### What you have to do
Look through the lines below and copy each one that includes "left".

Keypoint text descriptions:

+ + + + + + +

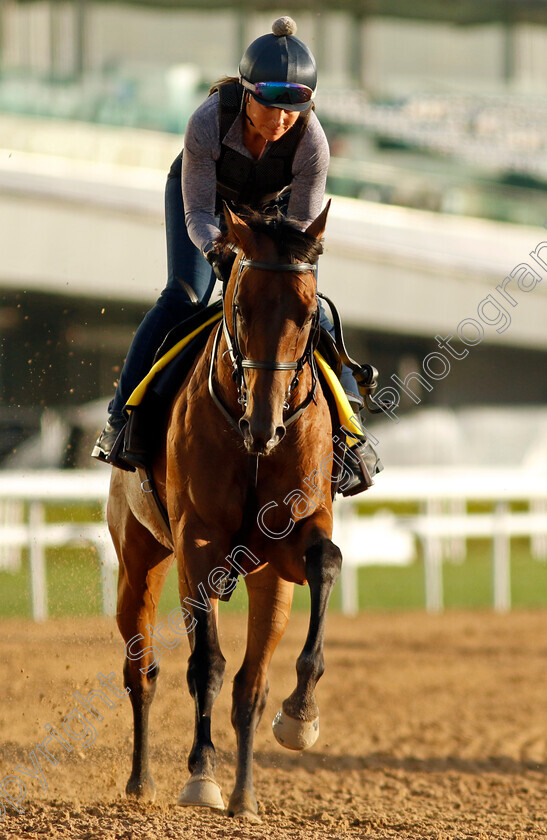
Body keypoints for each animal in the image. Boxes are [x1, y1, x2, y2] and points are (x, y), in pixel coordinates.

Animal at [108, 202, 342, 820]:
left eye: (309, 315)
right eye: (242, 306)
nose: (265, 425)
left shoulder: (294, 536)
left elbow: (326, 561)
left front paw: (300, 717)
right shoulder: (198, 543)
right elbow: (205, 664)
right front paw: (200, 776)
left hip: (266, 581)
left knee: (250, 686)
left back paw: (245, 795)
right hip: (138, 557)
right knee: (142, 669)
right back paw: (142, 783)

+ + + + + + +

### Written response
left eye: (309, 315)
left shoulder: (294, 536)
left elbow: (326, 561)
left front paw: (300, 717)
left hip: (266, 581)
left knee: (250, 686)
left back paw: (245, 795)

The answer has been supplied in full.